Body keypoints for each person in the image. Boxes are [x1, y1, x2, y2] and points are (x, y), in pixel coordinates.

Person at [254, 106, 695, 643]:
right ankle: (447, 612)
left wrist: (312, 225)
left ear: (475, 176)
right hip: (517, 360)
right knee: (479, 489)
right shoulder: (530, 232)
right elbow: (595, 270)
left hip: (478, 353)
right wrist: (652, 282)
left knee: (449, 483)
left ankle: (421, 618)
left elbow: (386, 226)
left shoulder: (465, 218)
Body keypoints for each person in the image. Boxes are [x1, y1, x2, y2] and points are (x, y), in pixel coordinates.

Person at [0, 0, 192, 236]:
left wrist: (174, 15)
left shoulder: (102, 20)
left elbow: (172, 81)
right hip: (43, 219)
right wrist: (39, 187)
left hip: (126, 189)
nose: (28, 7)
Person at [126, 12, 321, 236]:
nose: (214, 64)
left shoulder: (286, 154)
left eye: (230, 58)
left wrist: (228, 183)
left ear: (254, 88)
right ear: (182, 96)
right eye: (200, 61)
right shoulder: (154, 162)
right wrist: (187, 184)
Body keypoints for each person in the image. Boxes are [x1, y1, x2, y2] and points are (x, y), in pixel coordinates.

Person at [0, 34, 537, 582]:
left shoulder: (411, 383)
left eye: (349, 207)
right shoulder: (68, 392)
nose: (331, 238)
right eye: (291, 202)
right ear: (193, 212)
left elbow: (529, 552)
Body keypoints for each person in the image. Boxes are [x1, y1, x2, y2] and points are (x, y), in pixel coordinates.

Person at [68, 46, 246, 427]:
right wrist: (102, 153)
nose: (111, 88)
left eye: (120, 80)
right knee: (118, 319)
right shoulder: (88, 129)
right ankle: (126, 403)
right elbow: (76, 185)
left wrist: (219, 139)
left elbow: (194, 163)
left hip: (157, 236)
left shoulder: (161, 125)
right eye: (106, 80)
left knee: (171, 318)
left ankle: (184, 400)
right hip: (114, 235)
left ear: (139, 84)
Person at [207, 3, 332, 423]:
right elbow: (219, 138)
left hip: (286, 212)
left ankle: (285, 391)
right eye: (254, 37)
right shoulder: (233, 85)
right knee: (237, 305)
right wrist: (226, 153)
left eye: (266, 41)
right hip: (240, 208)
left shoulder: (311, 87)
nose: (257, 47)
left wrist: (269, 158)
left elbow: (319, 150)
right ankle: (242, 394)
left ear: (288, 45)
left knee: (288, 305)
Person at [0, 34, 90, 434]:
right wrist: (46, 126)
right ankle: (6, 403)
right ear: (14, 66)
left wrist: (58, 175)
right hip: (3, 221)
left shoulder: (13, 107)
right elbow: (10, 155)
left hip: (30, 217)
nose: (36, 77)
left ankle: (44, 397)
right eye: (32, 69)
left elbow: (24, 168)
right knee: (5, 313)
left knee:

TASK >>
Take the lines above from the one containing "left eye: (230, 58)" to the one containing "right ear: (14, 66)" and retype them exactly, both ends included, with nothing added.

REPLY >>
left eye: (230, 58)
left wrist: (228, 183)
left ear: (254, 88)
right ear: (182, 96)
right eye: (200, 61)
right shoulder: (154, 162)
right wrist: (187, 184)
Body keypoints for each person in the image. Boxes are [x1, y1, x2, y2] and points are (x, y), in pixel coordinates.

Person at [0, 34, 537, 582]:
left shoulder: (411, 383)
left eye: (349, 207)
right shoulder: (68, 392)
nose: (331, 238)
right eye: (291, 202)
right ear: (193, 212)
left elbow: (529, 552)
Body keypoints for each person in the image. Boxes are [x1, y1, x2, y2] and points are (x, y), in pixel coordinates.

Person at [68, 46, 246, 427]:
right wrist: (102, 153)
nose: (111, 88)
left eye: (120, 80)
right knee: (118, 319)
right shoulder: (88, 129)
right ankle: (126, 403)
right elbow: (76, 185)
left wrist: (219, 139)
left elbow: (194, 163)
left hip: (157, 236)
left shoulder: (161, 125)
right eye: (106, 80)
left knee: (171, 318)
left ankle: (184, 400)
right hip: (114, 235)
left ear: (139, 84)
Person at [207, 3, 332, 423]:
right elbow: (219, 138)
left hip: (286, 212)
left ankle: (285, 391)
right eye: (254, 37)
right shoulder: (233, 85)
right knee: (237, 305)
right wrist: (226, 153)
left eye: (266, 41)
right hip: (240, 208)
left shoulder: (311, 87)
nose: (257, 47)
left wrist: (269, 158)
left elbow: (319, 150)
right ankle: (242, 394)
left ear: (288, 45)
left knee: (288, 305)
Person at [0, 34, 90, 434]:
right wrist: (46, 126)
right ankle: (6, 403)
right ear: (14, 66)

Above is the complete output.